Ballot Proposal Filed to Make Fireworks Legal in Massachusetts
For some, taking a trip up to New Hampshire for some illegal fireworks is as synonymous with the Fourth of July as barbecues and apple pie. That may not be the case for much longer, however, as a former Republican state representative for Gardner wants to end Massachusetts’ prohibition on fireworks once and for all.
Rich Bastien, now a teacher, has penned one of the dozens of ballot proposals pending review by state Attorney General Maura Healey, reports State House News Service. It calls for the legalization of bottle rockets and firecrackers, which are illegal in New Hampshire, as well as the legalization of aerial displays, which are illegal in Connecticut. Sparklers would be made available in retail stores, while the heavy duty goods would only be available at specialty stores.
“It’s just one of those issues where I don’t think anybody would say now that our ban works. Whether you like fireworks or you don’t like fireworks, now that we’re completely surrounded by states that sell them, the ban doesn’t work,” Bastien told SHNS, dismissing increased enforcement as a solution.
Use of fireworks would be allowed until 10 p.m., only on property where the owner has given permission. This curfew would extend to 12:30 a.m. on the Fourth of July and New Year’s Eve. Setting off fireworks after the curfew or at an unauthorized location would carry a $1,000 fine.

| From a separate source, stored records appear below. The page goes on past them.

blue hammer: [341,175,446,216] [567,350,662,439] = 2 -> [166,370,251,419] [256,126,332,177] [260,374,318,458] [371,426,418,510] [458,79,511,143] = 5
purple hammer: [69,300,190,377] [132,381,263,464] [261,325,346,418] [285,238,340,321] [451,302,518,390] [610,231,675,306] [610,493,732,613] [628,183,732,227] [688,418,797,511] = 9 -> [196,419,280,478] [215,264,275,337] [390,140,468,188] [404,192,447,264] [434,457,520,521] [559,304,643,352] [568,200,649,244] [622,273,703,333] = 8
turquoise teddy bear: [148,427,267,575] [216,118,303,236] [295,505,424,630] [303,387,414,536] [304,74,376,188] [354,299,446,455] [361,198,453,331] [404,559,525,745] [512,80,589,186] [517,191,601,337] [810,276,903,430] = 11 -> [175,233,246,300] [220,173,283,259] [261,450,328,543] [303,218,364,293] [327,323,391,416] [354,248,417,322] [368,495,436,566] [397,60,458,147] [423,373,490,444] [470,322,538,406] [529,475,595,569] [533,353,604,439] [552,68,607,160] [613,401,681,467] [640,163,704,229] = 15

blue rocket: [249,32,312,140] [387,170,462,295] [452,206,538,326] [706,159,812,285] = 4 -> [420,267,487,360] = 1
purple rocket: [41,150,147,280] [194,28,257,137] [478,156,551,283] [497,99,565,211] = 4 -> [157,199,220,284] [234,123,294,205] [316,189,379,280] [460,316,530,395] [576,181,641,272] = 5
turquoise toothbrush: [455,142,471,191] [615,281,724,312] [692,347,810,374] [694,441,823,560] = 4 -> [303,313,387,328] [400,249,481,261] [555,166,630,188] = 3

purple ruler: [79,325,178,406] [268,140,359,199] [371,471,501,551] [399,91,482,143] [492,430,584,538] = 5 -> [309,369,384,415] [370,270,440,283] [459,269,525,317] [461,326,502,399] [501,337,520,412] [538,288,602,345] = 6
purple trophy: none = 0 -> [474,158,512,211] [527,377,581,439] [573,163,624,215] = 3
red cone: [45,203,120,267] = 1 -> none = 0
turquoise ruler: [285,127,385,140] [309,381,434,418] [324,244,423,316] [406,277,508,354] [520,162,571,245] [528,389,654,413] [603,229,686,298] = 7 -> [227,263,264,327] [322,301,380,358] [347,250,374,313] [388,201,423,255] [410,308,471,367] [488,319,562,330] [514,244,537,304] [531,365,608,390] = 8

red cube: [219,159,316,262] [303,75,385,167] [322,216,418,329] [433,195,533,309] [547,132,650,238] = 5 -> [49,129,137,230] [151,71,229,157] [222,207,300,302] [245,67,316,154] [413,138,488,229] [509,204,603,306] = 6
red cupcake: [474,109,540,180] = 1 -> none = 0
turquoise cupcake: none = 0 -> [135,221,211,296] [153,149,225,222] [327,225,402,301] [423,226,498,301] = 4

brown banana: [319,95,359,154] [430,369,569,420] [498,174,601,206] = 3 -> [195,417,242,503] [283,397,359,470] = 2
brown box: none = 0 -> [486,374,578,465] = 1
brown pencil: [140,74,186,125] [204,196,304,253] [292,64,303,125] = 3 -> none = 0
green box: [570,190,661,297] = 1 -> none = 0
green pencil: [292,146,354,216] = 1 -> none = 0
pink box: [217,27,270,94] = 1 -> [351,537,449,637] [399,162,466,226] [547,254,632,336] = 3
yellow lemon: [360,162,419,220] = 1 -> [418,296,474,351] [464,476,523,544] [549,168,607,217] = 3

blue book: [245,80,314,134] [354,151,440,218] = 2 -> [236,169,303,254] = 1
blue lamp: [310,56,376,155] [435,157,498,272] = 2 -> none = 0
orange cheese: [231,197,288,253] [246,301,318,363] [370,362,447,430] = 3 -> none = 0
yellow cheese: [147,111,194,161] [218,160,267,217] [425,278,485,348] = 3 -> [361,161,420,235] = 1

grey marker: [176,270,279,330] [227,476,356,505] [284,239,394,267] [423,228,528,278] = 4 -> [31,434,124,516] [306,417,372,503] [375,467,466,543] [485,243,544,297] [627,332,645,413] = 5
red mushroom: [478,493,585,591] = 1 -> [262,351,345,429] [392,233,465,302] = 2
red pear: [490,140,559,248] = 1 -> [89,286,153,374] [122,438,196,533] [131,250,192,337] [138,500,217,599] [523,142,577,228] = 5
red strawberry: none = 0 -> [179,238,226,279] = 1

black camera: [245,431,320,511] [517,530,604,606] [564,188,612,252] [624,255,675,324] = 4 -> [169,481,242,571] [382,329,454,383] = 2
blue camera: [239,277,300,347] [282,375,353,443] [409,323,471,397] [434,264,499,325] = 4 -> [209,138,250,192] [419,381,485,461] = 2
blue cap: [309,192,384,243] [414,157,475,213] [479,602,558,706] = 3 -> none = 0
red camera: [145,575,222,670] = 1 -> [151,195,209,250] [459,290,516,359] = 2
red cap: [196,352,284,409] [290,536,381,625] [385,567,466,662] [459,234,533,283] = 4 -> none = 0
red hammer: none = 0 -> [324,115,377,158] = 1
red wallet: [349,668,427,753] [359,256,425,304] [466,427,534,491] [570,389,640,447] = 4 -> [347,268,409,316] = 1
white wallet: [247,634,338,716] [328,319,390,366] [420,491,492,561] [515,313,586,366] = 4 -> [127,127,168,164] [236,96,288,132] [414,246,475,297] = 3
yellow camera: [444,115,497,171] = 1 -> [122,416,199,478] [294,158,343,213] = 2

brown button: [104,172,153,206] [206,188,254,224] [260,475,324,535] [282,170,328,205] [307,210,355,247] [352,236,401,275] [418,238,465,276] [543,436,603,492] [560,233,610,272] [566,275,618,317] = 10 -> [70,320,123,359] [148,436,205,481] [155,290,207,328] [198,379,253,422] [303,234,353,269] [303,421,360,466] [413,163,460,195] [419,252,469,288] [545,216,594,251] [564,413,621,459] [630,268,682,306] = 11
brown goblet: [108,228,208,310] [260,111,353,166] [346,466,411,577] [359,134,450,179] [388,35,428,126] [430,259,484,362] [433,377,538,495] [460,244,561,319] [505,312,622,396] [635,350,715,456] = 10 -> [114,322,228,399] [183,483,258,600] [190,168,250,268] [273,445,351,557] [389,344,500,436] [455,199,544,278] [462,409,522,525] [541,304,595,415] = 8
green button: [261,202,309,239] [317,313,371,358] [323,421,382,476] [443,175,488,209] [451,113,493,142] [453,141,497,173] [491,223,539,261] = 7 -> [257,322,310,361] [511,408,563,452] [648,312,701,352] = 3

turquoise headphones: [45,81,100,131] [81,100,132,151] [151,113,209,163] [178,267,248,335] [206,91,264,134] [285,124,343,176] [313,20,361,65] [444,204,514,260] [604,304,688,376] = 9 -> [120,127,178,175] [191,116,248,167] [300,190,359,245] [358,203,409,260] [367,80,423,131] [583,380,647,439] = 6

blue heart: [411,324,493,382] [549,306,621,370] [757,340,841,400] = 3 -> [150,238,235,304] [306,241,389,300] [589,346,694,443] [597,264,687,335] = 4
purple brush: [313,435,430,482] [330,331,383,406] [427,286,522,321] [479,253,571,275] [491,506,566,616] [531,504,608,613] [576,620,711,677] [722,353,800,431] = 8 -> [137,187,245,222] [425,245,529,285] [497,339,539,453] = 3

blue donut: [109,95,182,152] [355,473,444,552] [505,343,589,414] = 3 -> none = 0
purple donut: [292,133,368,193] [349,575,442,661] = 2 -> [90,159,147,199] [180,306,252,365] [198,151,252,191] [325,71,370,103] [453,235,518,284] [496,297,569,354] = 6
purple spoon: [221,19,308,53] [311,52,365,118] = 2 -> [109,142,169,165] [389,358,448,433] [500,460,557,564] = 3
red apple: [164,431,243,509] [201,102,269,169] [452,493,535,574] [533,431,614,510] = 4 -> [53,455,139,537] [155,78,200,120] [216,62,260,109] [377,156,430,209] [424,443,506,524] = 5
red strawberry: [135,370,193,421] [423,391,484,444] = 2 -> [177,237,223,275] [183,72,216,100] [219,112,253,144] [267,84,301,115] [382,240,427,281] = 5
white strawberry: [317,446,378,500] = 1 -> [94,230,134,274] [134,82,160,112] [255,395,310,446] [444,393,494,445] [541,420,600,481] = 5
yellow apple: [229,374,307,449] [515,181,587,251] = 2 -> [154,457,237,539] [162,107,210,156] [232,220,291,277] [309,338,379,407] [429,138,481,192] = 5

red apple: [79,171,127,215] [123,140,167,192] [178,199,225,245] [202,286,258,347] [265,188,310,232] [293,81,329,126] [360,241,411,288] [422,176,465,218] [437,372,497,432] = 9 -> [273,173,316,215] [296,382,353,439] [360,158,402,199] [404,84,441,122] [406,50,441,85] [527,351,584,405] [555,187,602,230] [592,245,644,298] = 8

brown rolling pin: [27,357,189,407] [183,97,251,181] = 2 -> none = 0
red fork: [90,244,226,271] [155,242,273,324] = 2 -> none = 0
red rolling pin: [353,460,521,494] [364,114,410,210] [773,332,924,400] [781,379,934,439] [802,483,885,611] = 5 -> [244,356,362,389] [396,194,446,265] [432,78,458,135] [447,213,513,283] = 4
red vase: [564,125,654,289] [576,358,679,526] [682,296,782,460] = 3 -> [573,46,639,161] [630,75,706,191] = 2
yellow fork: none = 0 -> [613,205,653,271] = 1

Oddly enough, Bastien doesn’t even use fireworks all that often. “Have I a couple times? Absolutely. But it’s not something every Fourth of July that I’m out having a party or anything like that,” he said.
If Bastien’s proposal is deemed ballot eligible by Healey’s office, he will need to garner 64,750 signatures by late November to send the referendum to the Legislature as a bill. If it isn’t enacted by the first Wednesday in May, Bastien would need an additional 10,792 signatures by early July to further pursue the ballot measure.